Arguably the hardest car ride was our drive to move in for my freshman year at the University of Michigan. It was so strange. I was filled with this unbelievable amount of excitement and apprehension; I wish I could have bottled it up and kept it on my desk forever. Through the ten hour drive, we belted “The Confrontation” from Les Mis; we annoyed the crap out of mom with deep dives into music history from the Beach Boys Pet Sounds to Bobby Darin’s classics and back again. We listened to multiple Beatles albums from start to finish on that road trip. Over the years, just like Annie Hall, “My Girl” by The Temptations, or sailing to the end of Lake Teedyuskung and back on the 4th of July, The Beatles became ours. 

 

Move-in day was a whirlwind. South Quad at the University of Michigan was bustling with maize and blue-clad students and families with too many pairs of shoes for a dorm room closet (or maybe that was just me… sorry mom). After a full day of chaos and command strips, we said goodbye.
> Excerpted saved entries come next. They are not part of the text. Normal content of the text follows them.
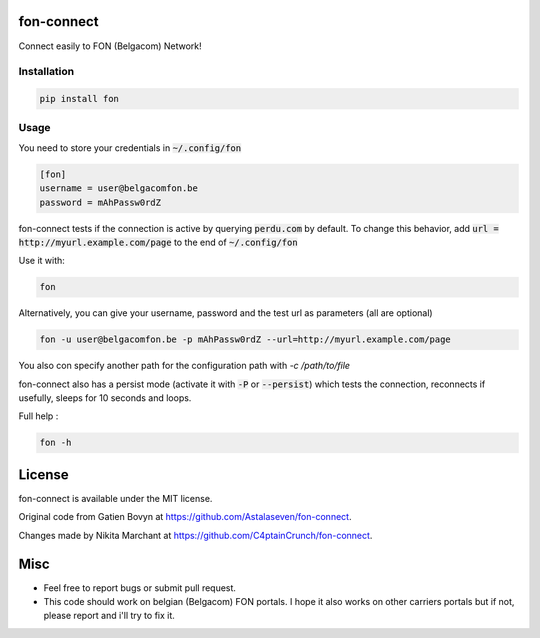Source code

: ===========
fon-connect
===========

Connect easily to FON (Belgacom) Network!

Installation
------------

.. code-block:: bash

    pip install fon


Usage
-----

You need to store your credentials in :code:`~/.config/fon`

.. code-block:: ini

    [fon]
    username = user@belgacomfon.be
    password = mAhPassw0rdZ

fon-connect tests if the connection is active by querying :code:`perdu.com` by default.
To change this behavior, add :code:`url = http://myurl.example.com/page` to the end of :code:`~/.config/fon`

Use it with:

.. code-block:: bash

    fon

Alternatively, you can give your username, password and the test url as parameters (all are optional)

.. code-block:: bash

    fon -u user@belgacomfon.be -p mAhPassw0rdZ --url=http://myurl.example.com/page

You also con specify another path for the configuration path with `-c /path/to/file`

fon-connect also has a persist mode (activate it with :code:`-P` or :code:`--persist`) which tests the connection, reconnects if usefully, sleeps for 10 seconds and loops.

Full help :

.. code-block:: bash

    fon -h


=======
License
=======

fon-connect is available under the MIT license.

Original code from Gatien Bovyn at https://github.com/Astalaseven/fon-connect.

Changes made by Nikita Marchant at https://github.com/C4ptainCrunch/fon-connect.

====
Misc
====

* Feel free to report bugs or submit pull request.
* This code should work on belgian (Belgacom) FON portals. I hope it also works on other carriers portals but if not, please report and i'll try to fix it.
The moment after the door closed I remember looking at the Abbey Road poster on the wall and feeling as if you never really left. 

 

I may have never had an emotional support baby blanket or a stuffed animal I’ll take with me to the grave, but even now, hundreds and hundreds of miles away, the Beatles will always be enough. 

 

Sorry for the sappiness… hope your day was good!